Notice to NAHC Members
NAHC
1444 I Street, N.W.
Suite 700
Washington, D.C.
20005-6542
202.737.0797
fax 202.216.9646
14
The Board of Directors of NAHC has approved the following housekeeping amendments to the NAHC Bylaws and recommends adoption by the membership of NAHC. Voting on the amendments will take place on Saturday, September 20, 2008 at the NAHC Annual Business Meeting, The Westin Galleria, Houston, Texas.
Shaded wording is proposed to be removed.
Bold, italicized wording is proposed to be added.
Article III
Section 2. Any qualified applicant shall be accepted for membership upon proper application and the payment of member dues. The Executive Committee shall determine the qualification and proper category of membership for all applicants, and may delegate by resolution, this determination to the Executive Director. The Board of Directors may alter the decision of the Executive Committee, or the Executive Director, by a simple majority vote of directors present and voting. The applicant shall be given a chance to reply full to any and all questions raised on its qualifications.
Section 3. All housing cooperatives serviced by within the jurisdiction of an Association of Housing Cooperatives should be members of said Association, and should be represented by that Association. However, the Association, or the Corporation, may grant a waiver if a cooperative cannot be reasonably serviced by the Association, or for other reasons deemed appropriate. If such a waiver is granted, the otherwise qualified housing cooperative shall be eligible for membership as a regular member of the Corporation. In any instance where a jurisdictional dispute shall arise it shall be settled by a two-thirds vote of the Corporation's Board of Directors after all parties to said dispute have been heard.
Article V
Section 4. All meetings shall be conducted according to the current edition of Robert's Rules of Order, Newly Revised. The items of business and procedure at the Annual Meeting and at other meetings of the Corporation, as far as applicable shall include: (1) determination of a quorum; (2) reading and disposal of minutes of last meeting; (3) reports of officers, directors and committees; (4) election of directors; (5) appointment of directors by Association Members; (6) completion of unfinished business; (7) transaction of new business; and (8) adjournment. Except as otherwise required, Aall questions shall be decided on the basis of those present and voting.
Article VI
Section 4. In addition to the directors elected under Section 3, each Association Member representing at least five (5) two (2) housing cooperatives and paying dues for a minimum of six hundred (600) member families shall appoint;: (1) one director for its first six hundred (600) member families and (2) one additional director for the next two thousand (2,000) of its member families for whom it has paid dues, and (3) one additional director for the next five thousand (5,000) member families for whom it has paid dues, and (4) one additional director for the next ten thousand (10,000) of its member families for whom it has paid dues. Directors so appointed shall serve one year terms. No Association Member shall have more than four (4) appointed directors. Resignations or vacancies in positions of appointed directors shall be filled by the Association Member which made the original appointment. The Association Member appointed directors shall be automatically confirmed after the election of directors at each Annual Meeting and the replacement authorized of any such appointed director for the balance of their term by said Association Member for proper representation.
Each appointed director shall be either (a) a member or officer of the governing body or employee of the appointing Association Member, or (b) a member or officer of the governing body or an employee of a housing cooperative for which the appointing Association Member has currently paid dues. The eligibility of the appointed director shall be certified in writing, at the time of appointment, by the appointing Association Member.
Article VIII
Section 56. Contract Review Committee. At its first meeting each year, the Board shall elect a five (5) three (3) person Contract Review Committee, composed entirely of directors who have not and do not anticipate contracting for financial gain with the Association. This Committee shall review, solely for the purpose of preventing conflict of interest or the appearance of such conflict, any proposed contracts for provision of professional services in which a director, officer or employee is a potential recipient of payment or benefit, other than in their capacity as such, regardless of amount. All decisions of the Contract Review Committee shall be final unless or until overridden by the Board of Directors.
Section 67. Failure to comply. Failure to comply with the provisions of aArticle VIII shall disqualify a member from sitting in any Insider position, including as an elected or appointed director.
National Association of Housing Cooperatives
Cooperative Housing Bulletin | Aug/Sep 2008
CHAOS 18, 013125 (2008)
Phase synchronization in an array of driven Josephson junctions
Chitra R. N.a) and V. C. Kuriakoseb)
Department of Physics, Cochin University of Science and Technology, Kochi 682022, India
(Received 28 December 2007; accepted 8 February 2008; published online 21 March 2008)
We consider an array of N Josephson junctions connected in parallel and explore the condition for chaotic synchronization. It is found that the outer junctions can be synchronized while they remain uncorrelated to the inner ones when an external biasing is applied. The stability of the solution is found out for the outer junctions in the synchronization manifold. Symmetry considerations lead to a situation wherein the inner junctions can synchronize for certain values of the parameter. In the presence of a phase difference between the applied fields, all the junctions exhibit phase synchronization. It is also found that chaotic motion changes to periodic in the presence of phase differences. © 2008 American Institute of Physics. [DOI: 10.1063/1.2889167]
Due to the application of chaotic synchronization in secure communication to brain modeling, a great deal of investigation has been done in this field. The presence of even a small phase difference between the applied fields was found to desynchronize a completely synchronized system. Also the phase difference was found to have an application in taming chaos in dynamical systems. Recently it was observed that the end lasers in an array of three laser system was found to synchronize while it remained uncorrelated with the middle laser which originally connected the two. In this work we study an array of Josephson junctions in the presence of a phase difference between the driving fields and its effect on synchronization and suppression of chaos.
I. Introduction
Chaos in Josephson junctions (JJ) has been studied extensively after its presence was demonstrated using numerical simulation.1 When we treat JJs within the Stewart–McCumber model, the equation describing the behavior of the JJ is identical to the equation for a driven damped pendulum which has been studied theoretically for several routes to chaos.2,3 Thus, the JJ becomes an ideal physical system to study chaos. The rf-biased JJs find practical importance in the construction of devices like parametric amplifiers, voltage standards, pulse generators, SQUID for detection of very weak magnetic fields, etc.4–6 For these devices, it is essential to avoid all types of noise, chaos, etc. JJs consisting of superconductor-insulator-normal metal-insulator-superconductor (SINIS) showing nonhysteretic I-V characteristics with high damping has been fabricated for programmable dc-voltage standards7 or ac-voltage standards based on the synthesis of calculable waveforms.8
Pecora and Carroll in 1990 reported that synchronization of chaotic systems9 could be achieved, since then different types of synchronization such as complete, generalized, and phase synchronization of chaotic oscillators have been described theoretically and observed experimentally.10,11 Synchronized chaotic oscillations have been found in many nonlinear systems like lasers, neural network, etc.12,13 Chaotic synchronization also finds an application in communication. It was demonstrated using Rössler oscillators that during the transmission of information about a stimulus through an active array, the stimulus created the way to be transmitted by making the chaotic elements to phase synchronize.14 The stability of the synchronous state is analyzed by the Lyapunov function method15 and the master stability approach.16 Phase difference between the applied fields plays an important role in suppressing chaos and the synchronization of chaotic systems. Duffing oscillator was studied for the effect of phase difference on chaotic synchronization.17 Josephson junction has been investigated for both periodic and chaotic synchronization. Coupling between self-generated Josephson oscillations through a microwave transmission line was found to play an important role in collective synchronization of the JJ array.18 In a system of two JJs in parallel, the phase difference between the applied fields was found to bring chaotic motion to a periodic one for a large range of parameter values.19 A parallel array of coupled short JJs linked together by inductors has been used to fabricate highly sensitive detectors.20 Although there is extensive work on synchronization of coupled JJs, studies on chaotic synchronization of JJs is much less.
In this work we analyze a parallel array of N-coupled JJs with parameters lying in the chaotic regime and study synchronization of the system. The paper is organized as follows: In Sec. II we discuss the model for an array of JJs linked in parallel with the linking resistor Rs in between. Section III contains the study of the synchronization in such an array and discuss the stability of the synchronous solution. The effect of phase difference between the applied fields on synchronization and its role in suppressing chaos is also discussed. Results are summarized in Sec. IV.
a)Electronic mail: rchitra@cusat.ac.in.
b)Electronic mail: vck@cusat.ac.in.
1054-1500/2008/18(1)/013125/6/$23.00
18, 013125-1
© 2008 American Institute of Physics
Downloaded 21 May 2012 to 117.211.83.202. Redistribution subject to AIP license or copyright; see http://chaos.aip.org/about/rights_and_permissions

========================================================================

**Task objective:**
Give the data again. Keep every line identical.

**The completed task:**
Notice to NAHC Members
NAHC
1444 I Street, N.W.
Suite 700
Washington, D.C.
20005-6542
202.737.0797
fax 202.216.9646
14
The Board of Directors of NAHC has approved the following housekeeping amendments to the NAHC Bylaws and recommends adoption by the membership of NAHC. Voting on the amendments will take place on Saturday, September 20, 2008 at the NAHC Annual Business Meeting, The Westin Galleria, Houston, Texas.
Shaded wording is proposed to be removed.
Bold, italicized wording is proposed to be added.
Article III
Section 2. Any qualified applicant shall be accepted for membership upon proper application and the payment of member dues. The Executive Committee shall determine the qualification and proper category of membership for all applicants, and may delegate by resolution, this determination to the Executive Director. The Board of Directors may alter the decision of the Executive Committee, or the Executive Director, by a simple majority vote of directors present and voting. The applicant shall be given a chance to reply full to any and all questions raised on its qualifications.
Section 3. All housing cooperatives serviced by within the jurisdiction of an Association of Housing Cooperatives should be members of said Association, and should be represented by that Association. However, the Association, or the Corporation, may grant a waiver if a cooperative cannot be reasonably serviced by the Association, or for other reasons deemed appropriate. If such a waiver is granted, the otherwise qualified housing cooperative shall be eligible for membership as a regular member of the Corporation. In any instance where a jurisdictional dispute shall arise it shall be settled by a two-thirds vote of the Corporation's Board of Directors after all parties to said dispute have been heard.
Article V
Section 4. All meetings shall be conducted according to the current edition of Robert's Rules of Order, Newly Revised. The items of business and procedure at the Annual Meeting and at other meetings of the Corporation, as far as applicable shall include: (1) determination of a quorum; (2) reading and disposal of minutes of last meeting; (3) reports of officers, directors and committees; (4) election of directors; (5) appointment of directors by Association Members; (6) completion of unfinished business; (7) transaction of new business; and (8) adjournment. Except as otherwise required, Aall questions shall be decided on the basis of those present and voting.
Article VI
Section 4. In addition to the directors elected under Section 3, each Association Member representing at least five (5) two (2) housing cooperatives and paying dues for a minimum of six hundred (600) member families shall appoint;: (1) one director for its first six hundred (600) member families and (2) one additional director for the next two thousand (2,000) of its member families for whom it has paid dues, and (3) one additional director for the next five thousand (5,000) member families for whom it has paid dues, and (4) one additional director for the next ten thousand (10,000) of its member families for whom it has paid dues. Directors so appointed shall serve one year terms. No Association Member shall have more than four (4) appointed directors. Resignations or vacancies in positions of appointed directors shall be filled by the Association Member which made the original appointment. The Association Member appointed directors shall be automatically confirmed after the election of directors at each Annual Meeting and the replacement authorized of any such appointed director for the balance of their term by said Association Member for proper representation.
Each appointed director shall be either (a) a member or officer of the governing body or employee of the appointing Association Member, or (b) a member or officer of the governing body or an employee of a housing cooperative for which the appointing Association Member has currently paid dues. The eligibility of the appointed director shall be certified in writing, at the time of appointment, by the appointing Association Member.
Article VIII
Section 56. Contract Review Committee. At its first meeting each year, the Board shall elect a five (5) three (3) person Contract Review Committee, composed entirely of directors who have not and do not anticipate contracting for financial gain with the Association. This Committee shall review, solely for the purpose of preventing conflict of interest or the appearance of such conflict, any proposed contracts for provision of professional services in which a director, officer or employee is a potential recipient of payment or benefit, other than in their capacity as such, regardless of amount. All decisions of the Contract Review Committee shall be final unless or until overridden by the Board of Directors.
Section 67. Failure to comply. Failure to comply with the provisions of aArticle VIII shall disqualify a member from sitting in any Insider position, including as an elected or appointed director.
National Association of Housing Cooperatives
Cooperative Housing Bulletin | Aug/Sep 2008
CHAOS 18, 013125 (2008)
Phase synchronization in an array of driven Josephson junctions
Chitra R. N.a) and V. C. Kuriakoseb)
Department of Physics, Cochin University of Science and Technology, Kochi 682022, India
(Received 28 December 2007; accepted 8 February 2008; published online 21 March 2008)
We consider an array of N Josephson junctions connected in parallel and explore the condition for chaotic synchronization. It is found that the outer junctions can be synchronized while they remain uncorrelated to the inner ones when an external biasing is applied. The stability of the solution is found out for the outer junctions in the synchronization manifold. Symmetry considerations lead to a situation wherein the inner junctions can synchronize for certain values of the parameter. In the presence of a phase difference between the applied fields, all the junctions exhibit phase synchronization. It is also found that chaotic motion changes to periodic in the presence of phase differences. © 2008 American Institute of Physics. [DOI: 10.1063/1.2889167]
Due to the application of chaotic synchronization in secure communication to brain modeling, a great deal of investigation has been done in this field. The presence of even a small phase difference between the applied fields was found to desynchronize a completely synchronized system. Also the phase difference was found to have an application in taming chaos in dynamical systems. Recently it was observed that the end lasers in an array of three laser system was found to synchronize while it remained uncorrelated with the middle laser which originally connected the two. In this work we study an array of Josephson junctions in the presence of a phase difference between the driving fields and its effect on synchronization and suppression of chaos.
I. Introduction
Chaos in Josephson junctions (JJ) has been studied extensively after its presence was demonstrated using numerical simulation.1 When we treat JJs within the Stewart–McCumber model, the equation describing the behavior of the JJ is identical to the equation for a driven damped pendulum which has been studied theoretically for several routes to chaos.2,3 Thus, the JJ becomes an ideal physical system to study chaos. The rf-biased JJs find practical importance in the construction of devices like parametric amplifiers, voltage standards, pulse generators, SQUID for detection of very weak magnetic fields, etc.4–6 For these devices, it is essential to avoid all types of noise, chaos, etc. JJs consisting of superconductor-insulator-normal metal-insulator-superconductor (SINIS) showing nonhysteretic I-V characteristics with high damping has been fabricated for programmable dc-voltage standards7 or ac-voltage standards based on the synthesis of calculable waveforms.8
Pecora and Carroll in 1990 reported that synchronization of chaotic systems9 could be achieved, since then different types of synchronization such as complete, generalized, and phase synchronization of chaotic oscillators have been described theoretically and observed experimentally.10,11 Synchronized chaotic oscillations have been found in many nonlinear systems like lasers, neural network, etc.12,13 Chaotic synchronization also finds an application in communication. It was demonstrated using Rössler oscillators that during the transmission of information about a stimulus through an active array, the stimulus created the way to be transmitted by making the chaotic elements to phase synchronize.14 The stability of the synchronous state is analyzed by the Lyapunov function method15 and the master stability approach.16 Phase difference between the applied fields plays an important role in suppressing chaos and the synchronization of chaotic systems. Duffing oscillator was studied for the effect of phase difference on chaotic synchronization.17 Josephson junction has been investigated for both periodic and chaotic synchronization. Coupling between self-generated Josephson oscillations through a microwave transmission line was found to play an important role in collective synchronization of the JJ array.18 In a system of two JJs in parallel, the phase difference between the applied fields was found to bring chaotic motion to a periodic one for a large range of parameter values.19 A parallel array of coupled short JJs linked together by inductors has been used to fabricate highly sensitive detectors.20 Although there is extensive work on synchronization of coupled JJs, studies on chaotic synchronization of JJs is much less.
In this work we analyze a parallel array of N-coupled JJs with parameters lying in the chaotic regime and study synchronization of the system. The paper is organized as follows: In Sec. II we discuss the model for an array of JJs linked in parallel with the linking resistor Rs in between. Section III contains the study of the synchronization in such an array and discuss the stability of the synchronous solution. The effect of phase difference between the applied fields on synchronization and its role in suppressing chaos is also discussed. Results are summarized in Sec. IV.
a)Electronic mail: rchitra@cusat.ac.in.
b)Electronic mail: vck@cusat.ac.in.
1054-1500/2008/18(1)/013125/6/$23.00
18, 013125-1
© 2008 American Institute of Physics
Downloaded 21 May 2012 to 117.211.83.202. Redistribution subject to AIP license or copyright; see http://chaos.aip.org/about/rights_and_permissions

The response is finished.